(TRY IT)
Begin at the line containing "first_place: [272, 245, 312, 278]" in the entries below and end at the line containing "first_place: [106, 248, 215, 292]"; transcribe that range exactly and nothing outside it.

(EXCERPTED RECORDS)
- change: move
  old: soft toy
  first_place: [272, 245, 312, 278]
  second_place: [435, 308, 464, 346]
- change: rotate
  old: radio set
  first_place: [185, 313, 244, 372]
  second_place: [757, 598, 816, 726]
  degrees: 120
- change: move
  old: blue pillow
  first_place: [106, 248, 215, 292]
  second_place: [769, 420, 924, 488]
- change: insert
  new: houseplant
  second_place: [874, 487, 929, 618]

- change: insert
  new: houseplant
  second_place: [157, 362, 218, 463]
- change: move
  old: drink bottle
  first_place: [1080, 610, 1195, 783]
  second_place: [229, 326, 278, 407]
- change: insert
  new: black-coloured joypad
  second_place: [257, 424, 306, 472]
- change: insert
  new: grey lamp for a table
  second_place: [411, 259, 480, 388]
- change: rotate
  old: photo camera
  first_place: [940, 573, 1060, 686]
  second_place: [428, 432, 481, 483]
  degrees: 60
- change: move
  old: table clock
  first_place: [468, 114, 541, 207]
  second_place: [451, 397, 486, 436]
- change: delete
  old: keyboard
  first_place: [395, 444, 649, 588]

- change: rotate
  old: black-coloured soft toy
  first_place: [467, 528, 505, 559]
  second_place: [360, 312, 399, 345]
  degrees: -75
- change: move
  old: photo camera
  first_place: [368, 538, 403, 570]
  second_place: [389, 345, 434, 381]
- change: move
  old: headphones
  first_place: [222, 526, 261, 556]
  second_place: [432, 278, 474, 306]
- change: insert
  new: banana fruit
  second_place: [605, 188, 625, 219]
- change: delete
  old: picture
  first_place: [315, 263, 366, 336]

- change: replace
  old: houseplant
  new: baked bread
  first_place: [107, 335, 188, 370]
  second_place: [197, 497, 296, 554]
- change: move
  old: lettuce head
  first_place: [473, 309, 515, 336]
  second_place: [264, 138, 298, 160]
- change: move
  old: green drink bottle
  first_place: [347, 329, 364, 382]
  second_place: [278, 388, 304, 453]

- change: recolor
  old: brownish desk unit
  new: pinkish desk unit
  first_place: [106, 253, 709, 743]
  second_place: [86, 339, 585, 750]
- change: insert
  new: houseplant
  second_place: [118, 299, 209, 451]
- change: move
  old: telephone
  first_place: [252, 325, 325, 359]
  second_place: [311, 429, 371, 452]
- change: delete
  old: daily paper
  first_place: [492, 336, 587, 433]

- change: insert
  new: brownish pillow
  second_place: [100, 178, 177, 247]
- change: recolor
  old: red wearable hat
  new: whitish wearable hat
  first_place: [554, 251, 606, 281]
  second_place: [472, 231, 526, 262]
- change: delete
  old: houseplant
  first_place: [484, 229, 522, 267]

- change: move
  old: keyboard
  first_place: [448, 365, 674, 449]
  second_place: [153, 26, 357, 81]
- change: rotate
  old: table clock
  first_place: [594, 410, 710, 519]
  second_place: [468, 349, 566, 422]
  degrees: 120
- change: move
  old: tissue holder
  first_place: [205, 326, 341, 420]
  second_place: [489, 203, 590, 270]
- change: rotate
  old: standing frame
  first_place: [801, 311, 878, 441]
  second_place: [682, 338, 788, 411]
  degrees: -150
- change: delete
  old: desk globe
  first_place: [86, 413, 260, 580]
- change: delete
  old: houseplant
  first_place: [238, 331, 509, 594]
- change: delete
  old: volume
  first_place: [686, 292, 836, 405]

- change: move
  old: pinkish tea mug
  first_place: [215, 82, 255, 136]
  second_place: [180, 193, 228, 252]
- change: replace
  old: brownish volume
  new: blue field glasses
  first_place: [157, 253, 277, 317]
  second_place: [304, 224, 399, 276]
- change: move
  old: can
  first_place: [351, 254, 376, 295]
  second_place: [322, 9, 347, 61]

(TASK ANSWER)
  first_place: [272, 245, 312, 278]
  second_place: [435, 308, 464, 346]
- change: rotate
  old: radio set
  first_place: [185, 313, 244, 372]
  second_place: [757, 598, 816, 726]
  degrees: 120
- change: move
  old: blue pillow
  first_place: [106, 248, 215, 292]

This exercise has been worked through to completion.